The current firehouse was built in the 1950s and requires seismic upgrades because the structure is not to current standards. As well, when new fire trucks need to be ordered they need to be constructed to specs because regular market units do not fit inside the firehall garage.

“We have a lot of industrial growth actually happening as well as discussions with industry that they’re going to need more fire suppression opportunities. So fire emergency service is going to be a big part of this community’s growth. And we need to set up for the future.”

“The reason why I’m putting all this [challenges] first is that none of this has anything sexy about it. There’s nothing fun about it. There’s nothing exciting about it. This is just the weight of this town, and I’m hoping you feel the weight that we feel sometimes,” the mayor said.
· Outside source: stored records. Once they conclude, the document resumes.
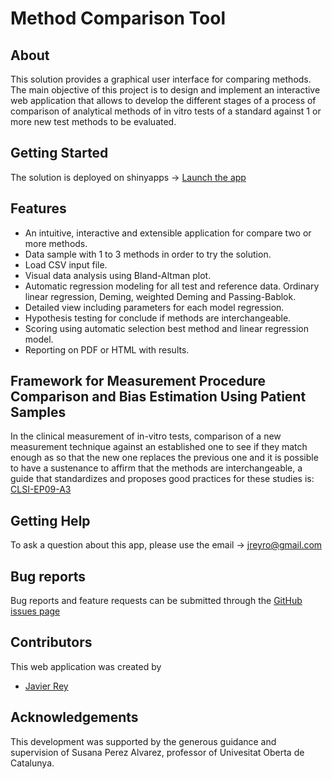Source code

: # Method Comparison Tool

## About

This solution provides a graphical user interface for comparing methods. The main objective of this project is to design and implement an interactive web application that allows to develop the different stages of a process of comparison of analytical methods of in vitro tests of a standard against 1 or more new test methods to be evaluated. 

## Getting Started

The solution is deployed on shinyapps -> [Launch the app](https://jasam.shinyapps.io/multi_method_comparison/)

## Features

* An intuitive, interactive and extensible application for compare two or more methods.
* Data sample with 1 to 3 methods in order to try the solution.
* Load CSV input file.
* Visual data analysis using Bland-Altman plot.
* Automatic regression modeling for all test and reference data. Ordinary linear regression, Deming, weighted Deming and Passing-Bablok.
* Detailed view including parameters for each model regression.
* Hypothesis testing for conclude if methods are interchangeable.
* Scoring using automatic selection best method and linear regression model.
* Reporting on PDF or HTML with results.

## Framework for Measurement Procedure Comparison and Bias Estimation Using Patient Samples

In the clinical measurement of in-vitro tests, comparison of a new measurement technique against an established one to see if they match enough as so that the new one replaces the previous one and it is possible to have a sustenance to affirm that the methods are interchangeable, a guide that standardizes and proposes good practices for these studies is: [CLSI-EP09-A3](https://clsi.org/standards/products/method-evaluation/documents/ep09/)

## Getting Help

To ask a question about this app, please use the email -> jreyro@gmail.com

## Bug reports         

Bug reports and feature requests can be submitted through the [GitHub issues page](https://github.com/jasam/multi_method_comparison/issues)

## Contributors

This web application was created by

* [Javier Rey](https://www.linkedin.com/in/javier-samir-rey-7104195/) 

## Acknowledgements

This development was supported by the generous guidance and supervision of Susana Perez Alvarez, professor of Univesitat Oberta de Catalunya.                           
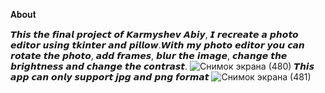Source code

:𝐀𝐛𝐨𝐮𝐭

𝙏𝙝𝙞𝙨 𝙩𝙝𝙚 𝙛𝙞𝙣𝙖𝙡 𝙥𝙧𝙤𝙟𝙚𝙘𝙩 𝙤𝙛 𝙆𝙖𝙧𝙢𝙮𝙨𝙝𝙚𝙫 𝘼𝙗𝙞𝙮, 𝙄 𝙧𝙚𝙘𝙧𝙚𝙖𝙩𝙚 𝙖 𝙥𝙝𝙤𝙩𝙤 𝙚𝙙𝙞𝙩𝙤𝙧 𝙪𝙨𝙞𝙣𝙜 𝙩𝙠𝙞𝙣𝙩𝙚𝙧 𝙖𝙣𝙙 𝙥𝙞𝙡𝙡𝙤𝙬.𝙒𝙞𝙩𝙝 𝙢𝙮 𝙥𝙝𝙤𝙩𝙤 𝙚𝙙𝙞𝙩𝙤𝙧 𝙮𝙤𝙪 𝙘𝙖𝙣 𝙧𝙤𝙩𝙖𝙩𝙚 𝙩𝙝𝙚 𝙥𝙝𝙤𝙩𝙤, 𝙖𝙙𝙙 𝙛𝙧𝙖𝙢𝙚𝙨, 𝙗𝙡𝙪𝙧 𝙩𝙝𝙚 𝙞𝙢𝙖𝙜𝙚, 𝙘𝙝𝙖𝙣𝙜𝙚 𝙩𝙝𝙚 𝙗𝙧𝙞𝙜𝙝𝙩𝙣𝙚𝙨𝙨 𝙖𝙣𝙙 𝙘𝙝𝙖𝙣𝙜𝙚 𝙩𝙝𝙚 𝙘𝙤𝙣𝙩𝙧𝙖𝙨𝙩.
![Снимок экрана (480)](https://user-images.githubusercontent.com/99629706/171014366-6b6770fb-86eb-4854-af6a-ae3b53d726d7.png)
𝙏𝙝𝙞𝙨 𝙖𝙥𝙥 𝙘𝙖𝙣 𝙤𝙣𝙡𝙮 𝙨𝙪𝙥𝙥𝙤𝙧𝙩 𝙟𝙥𝙜 𝙖𝙣𝙙 𝙥𝙣𝙜 𝙛𝙤𝙧𝙢𝙖𝙩
![Снимок экрана (481)](https://user-images.githubusercontent.com/99629706/171015096-b2dd2271-3acb-43b9-ab1a-a8773b42ac74.png)

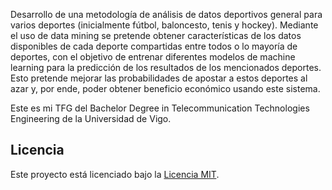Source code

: Desarrollo de una metodología de análisis de datos deportivos general para varios deportes (inicialmente fútbol, baloncesto, tenis y hockey). Mediante el uso de data mining se pretende obtener características de los datos disponibles de cada deporte compartidas entre todos o lo mayoría de deportes, con el objetivo de entrenar diferentes modelos de machine learning para la predicción de los resultados de los mencionados deportes. Esto pretende mejorar las probabilidades de apostar a estos deportes al azar y, por ende, poder obtener beneficio económico usando este sistema.

Este es mi TFG del Bachelor Degree in Telecommunication Technologies Engineering de la Universidad de Vigo.

## Licencia

Este proyecto está licenciado bajo la [Licencia MIT](LICENSE).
Housing is a challenge for the city, which needs to build between 200 to 300 housing units per year for eight years to meet the projected city population of more than 19,000 people in 2030 and continue industry growth.

“If we don’t start developing a couple of hundred units per year, there is no room. The port is not going anywhere, these projects will not expand, there is nowhere for people to live,” he said

“… That has already happened, and there are workers coming in from Terrace to Stewart to work at DP World. They’ve already cannibalized the entire workforce as a town, there’s no one else to tap. We’re actually in a bad problem that way. And unless we massively expand housing, to be able to recruit and retain new people to the community … we are going to be stuck on the expansion process.”

“We need cash. Why don’t we have cash? Why? Well, we don’t have cash because we’re not allowed to collect cash actually. The provincial government stops us from collecting money from the industries. It is absolutely frustrating that we have a handcuff on the community, that we can’t grow this community because we have a handcuff that has been placed on us.”

Mayor Brain made his displeasure very clear regarding lost revenues due to the Port Property Tax.

“This challenge, the Port Property Tax Act, is the number one reason why this community is stuck. We are stuck. And we’re not allowed to be free. Our one legislative right is taxation. That’s the only mechanism we’re allowed to have under the Local Government Act in the community charter is to collect money through taxation.

Under the marine export industry, only $22.50 per $1000 assessment is permitted to be collected, with asset depreciation, the amount reduces every year unless there is investment.